» Document:
— Start —
There are some regressions in this file but also some improvements. I haven't worked out what's going on yet.

llvm/test/CodeGen/Thumb2/mve-vecreduce-mla.ll
249–259

Regression here and in other cases that are now using muls instead of umull/umlal.

llvm/test/CodeGen/X86/vector-fshl-128.ll
178–179

Regression. Quite a few tests are now using pxor+punpckhdq instead of pshufd. I wonder if some kind of combine could spot this case and turn it back into pshufd.

foad added inline comments.Sep 30 2020, 7:34 AM
llvm/test/CodeGen/ARM/dagcombine-anyexttozeroext.ll
46–47

Regression.

llvm/test/CodeGen/ARM/vdup.ll
59–69

Regression in lots of cases in this file.

foad updated this revision to Diff 295595.Oct 1 2020, 9:15 AM

Rebase on D88570.

foad updated this revision to Diff 296629.Oct 7 2020, 2:57 AM

Rebase.

RKSimon added inline comments.Oct 7 2020, 3:44 AM
llvm/test/CodeGen/AMDGPU/sdiv64.ll
502

Is this a regression? It looks like we're lost track that we only need 1 element

llvm/test/CodeGen/ARM/func-argpassing-endian.ll
106 ↗(On Diff #296629)

regression? we're no longer doing a single multiple load

llvm/test/CodeGen/ARM/vdup.ll
59–69

poor duplicate/splat detection?
— End —
» Data supplied:
— Start —
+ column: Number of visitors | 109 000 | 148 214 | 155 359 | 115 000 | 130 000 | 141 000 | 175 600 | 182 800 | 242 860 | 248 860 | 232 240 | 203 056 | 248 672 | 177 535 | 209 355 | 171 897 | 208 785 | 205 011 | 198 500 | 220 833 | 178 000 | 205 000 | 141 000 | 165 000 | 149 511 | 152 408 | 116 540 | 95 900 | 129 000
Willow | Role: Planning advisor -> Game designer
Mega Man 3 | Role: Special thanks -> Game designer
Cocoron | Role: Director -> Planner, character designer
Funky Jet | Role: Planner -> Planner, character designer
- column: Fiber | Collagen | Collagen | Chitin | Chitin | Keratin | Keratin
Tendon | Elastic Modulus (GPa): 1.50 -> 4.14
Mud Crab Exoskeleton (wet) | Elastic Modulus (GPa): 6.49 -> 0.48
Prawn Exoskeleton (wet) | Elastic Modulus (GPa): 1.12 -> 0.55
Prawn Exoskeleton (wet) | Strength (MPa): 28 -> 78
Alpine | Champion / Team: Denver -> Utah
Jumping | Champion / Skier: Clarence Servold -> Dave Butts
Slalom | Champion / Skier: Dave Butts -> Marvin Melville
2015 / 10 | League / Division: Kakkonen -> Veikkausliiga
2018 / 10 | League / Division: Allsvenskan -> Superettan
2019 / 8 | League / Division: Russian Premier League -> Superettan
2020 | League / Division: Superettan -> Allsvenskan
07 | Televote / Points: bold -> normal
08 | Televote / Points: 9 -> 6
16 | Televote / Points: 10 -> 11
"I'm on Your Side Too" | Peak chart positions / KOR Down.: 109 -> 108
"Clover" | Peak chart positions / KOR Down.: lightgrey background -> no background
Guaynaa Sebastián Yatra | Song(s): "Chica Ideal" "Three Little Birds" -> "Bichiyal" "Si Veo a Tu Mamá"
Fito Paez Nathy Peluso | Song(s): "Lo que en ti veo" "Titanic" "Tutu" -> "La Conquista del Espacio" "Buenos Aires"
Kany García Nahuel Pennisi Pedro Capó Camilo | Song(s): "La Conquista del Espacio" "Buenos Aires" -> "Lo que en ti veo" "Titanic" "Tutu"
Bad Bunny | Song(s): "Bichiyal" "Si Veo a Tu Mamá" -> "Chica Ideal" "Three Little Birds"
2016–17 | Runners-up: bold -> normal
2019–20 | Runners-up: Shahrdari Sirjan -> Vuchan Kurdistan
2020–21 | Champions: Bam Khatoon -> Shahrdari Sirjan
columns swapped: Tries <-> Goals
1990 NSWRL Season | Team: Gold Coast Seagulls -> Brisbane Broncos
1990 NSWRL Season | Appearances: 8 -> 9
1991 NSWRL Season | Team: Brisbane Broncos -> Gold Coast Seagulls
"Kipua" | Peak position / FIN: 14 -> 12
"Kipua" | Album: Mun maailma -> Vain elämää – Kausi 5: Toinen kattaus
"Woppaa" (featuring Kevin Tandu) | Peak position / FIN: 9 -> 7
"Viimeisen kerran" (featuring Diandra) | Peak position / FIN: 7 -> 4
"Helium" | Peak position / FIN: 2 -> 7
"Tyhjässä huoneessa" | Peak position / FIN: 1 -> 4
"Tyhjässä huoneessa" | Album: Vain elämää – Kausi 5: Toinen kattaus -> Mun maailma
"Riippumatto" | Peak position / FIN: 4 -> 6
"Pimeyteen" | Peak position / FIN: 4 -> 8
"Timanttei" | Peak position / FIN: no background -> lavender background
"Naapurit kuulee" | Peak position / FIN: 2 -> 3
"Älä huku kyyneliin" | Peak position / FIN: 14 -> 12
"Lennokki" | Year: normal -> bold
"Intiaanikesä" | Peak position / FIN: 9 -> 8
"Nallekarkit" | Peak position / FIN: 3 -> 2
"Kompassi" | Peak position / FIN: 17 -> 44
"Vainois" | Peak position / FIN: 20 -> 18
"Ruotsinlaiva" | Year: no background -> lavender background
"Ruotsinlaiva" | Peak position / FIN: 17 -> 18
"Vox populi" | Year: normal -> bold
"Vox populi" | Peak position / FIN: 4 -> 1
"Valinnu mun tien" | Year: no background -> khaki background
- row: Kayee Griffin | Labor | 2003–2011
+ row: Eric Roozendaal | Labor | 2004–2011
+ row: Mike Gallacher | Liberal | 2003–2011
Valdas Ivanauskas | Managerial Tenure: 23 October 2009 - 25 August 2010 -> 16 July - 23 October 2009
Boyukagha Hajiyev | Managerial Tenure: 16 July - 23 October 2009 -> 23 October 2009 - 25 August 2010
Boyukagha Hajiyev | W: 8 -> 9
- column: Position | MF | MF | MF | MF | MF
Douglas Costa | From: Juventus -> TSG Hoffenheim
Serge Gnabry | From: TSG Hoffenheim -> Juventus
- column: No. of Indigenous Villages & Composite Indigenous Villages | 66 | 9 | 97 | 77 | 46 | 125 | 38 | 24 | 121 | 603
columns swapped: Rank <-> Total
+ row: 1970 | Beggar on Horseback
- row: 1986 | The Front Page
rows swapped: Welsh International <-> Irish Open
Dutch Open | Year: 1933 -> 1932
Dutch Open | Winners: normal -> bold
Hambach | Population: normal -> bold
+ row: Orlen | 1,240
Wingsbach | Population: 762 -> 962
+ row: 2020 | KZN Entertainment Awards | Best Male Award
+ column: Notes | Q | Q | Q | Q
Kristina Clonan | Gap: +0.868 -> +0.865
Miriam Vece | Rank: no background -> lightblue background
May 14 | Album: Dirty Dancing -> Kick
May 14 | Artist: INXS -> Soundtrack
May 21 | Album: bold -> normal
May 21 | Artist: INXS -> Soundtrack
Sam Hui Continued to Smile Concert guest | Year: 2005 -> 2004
— End —
» Request 1: Decide whether each statement agrees with the review thread, answering yes or no and quoting the words of the thread that decide it. (a) The comment on vdup.ll reports a regression in many cases in that file. (b) In mve-vecreduce-mla.ll, some cases now use umull/umlal instead of muls. (c) In vector-fshl-128.ll, quite a few tests now use pshufd instead of pxor+punpckhdq.
» Request 2: According to the review thread, what does RKSimon say is no longer being done in func-argpassing-endian.ll?
» Request 3: Reproduce everything in the review thread from "llvm/test/CodeGen/ARM/func-argpassing-endian.ll" down to "poor duplicate/splat detection?".
The entries come from a different source than the review thread.

» Task solution 1:
(a) Yes: "Regression in lots of cases in this file."
(b) No: "Regression here and in other cases that are now using muls instead of umull/umlal."
(c) No: "Quite a few tests are now using pxor+punpckhdq instead of pshufd."

» Task solution 2: A single multiple load.

» Task solution 3:
llvm/test/CodeGen/ARM/func-argpassing-endian.ll
106 ↗(On Diff #296629)

regression? we're no longer doing a single multiple load

llvm/test/CodeGen/ARM/vdup.ll
59–69

poor duplicate/splat detection?